Stored items from a collection:
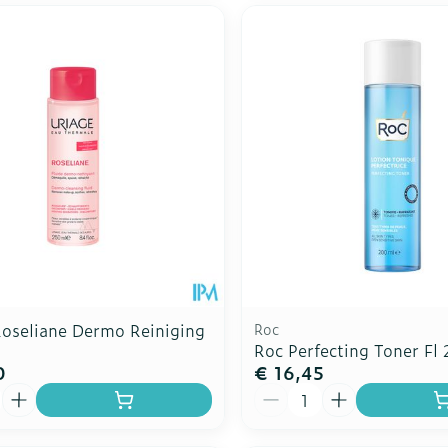
Roseliane Dermo Reiniging
Roc
Roc Perfecting Toner Fl
0
€ 16,45
Aantal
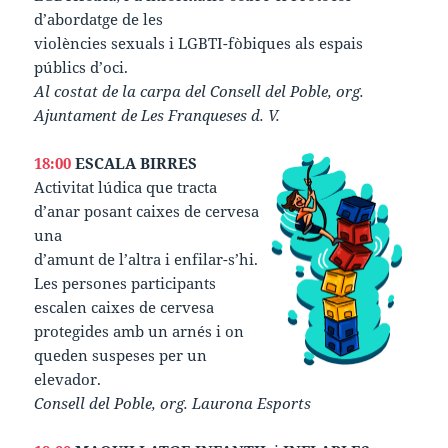
d’abordatge de les
violències sexuals i LGBTI-fòbiques als espais
públics d’oci.
Al costat de la carpa del Consell del Poble, org.
Ajuntament de Les Franqueses d. V.
18:00
ESCALA BIRRES
Activitat lúdica que tracta
d’anar posant caixes de cervesa
una
d’amunt de l’altra i enfilar-s’hi.
Les persones participants
escalen caixes de cervesa
protegides amb un arnés i on
queden suspeses per un
elevador.
Consell del Poble, org. Laurona Esports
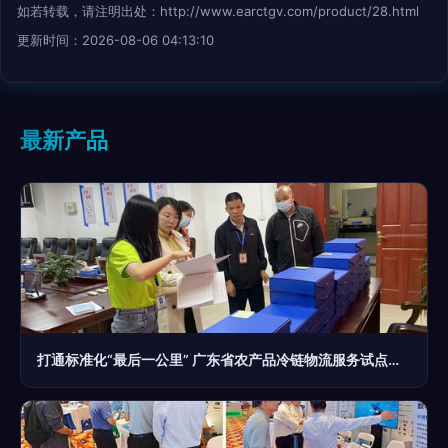
如若转载，请注明出处：http://www.earctgv.com/product/28.html
更新时间：2026-08-06 04:13:10
最新产品
打通标准化“最后一公里” 广东省农产品冷链物流服务试点稳步推进，开启文化经纪新范式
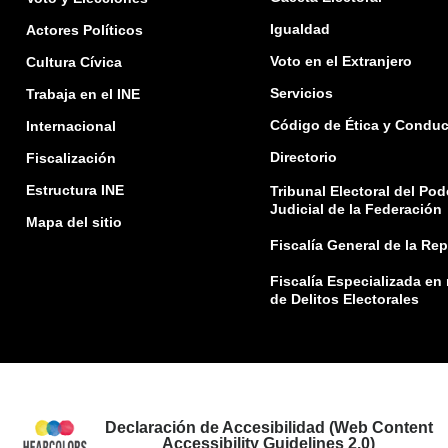
Igualdad
Actores Políticos
Voto en el Extranjero
Cultura Cívica
Servicios
Trabaja en el INE
Código de Ética y Conduc
Internacional
Directorio
Fiscalización
Estructura INE
Tribunal Electoral del Pod
Judicial de la Federación
Mapa del sitio
Fiscalía General de la Re
Fiscalía Especializada en
de Delitos Electorales
Declaración de Accesibilidad (Web Content
Accessibility Guidelines 2.0)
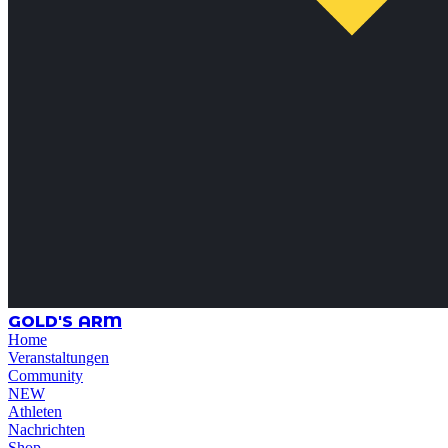
GOLD'S ARM
Home
Veranstaltungen
Community
NEW
Athleten
Nachrichten
Shop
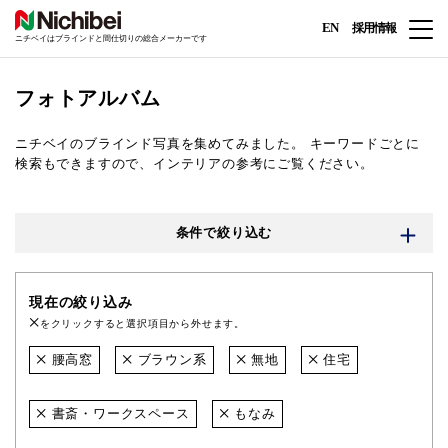
EN
採用情報
ニチベイはブラインドと間仕切りの総合メーカーです
フォトアルバム
ニチベイのブラインド写真を集めてみました。
キーワードごとに
検索もできますので、インテリアの参考にご覧ください。
条件で絞り込む
現在の絞り込み
をクリックすると選択項目から外せます。
腰高窓
ブラウン系
無地
住宅
書斎・ワークスペース
もなみ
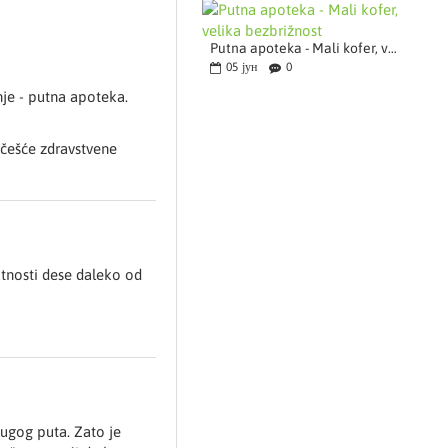
Putna apoteka - Mali kofer, velika bezbrižnost
05
јун
0
nje - putna apoteka.
jčešće zdravstvene
atnosti dese daleko od
dugog puta. Zato je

### EXERCISE AIM
Copy out the lines word for word, starting with the line containing "d’abordatge de les" and continuing through the line containing "queden suspeses per un".

### OUTPUT OF THE EXERCISE
d’abordatge de les
violències sexuals i LGBTI-fòbiques als espais
públics d’oci.
Al costat de la carpa del Consell del Poble, org.
Ajuntament de Les Franqueses d. V.
18:00
ESCALA BIRRES
Activitat lúdica que tracta
d’anar posant caixes de cervesa
una
d’amunt de l’altra i enfilar-s’hi.
Les persones participants
escalen caixes de cervesa
protegides amb un arnés i on
queden suspeses per un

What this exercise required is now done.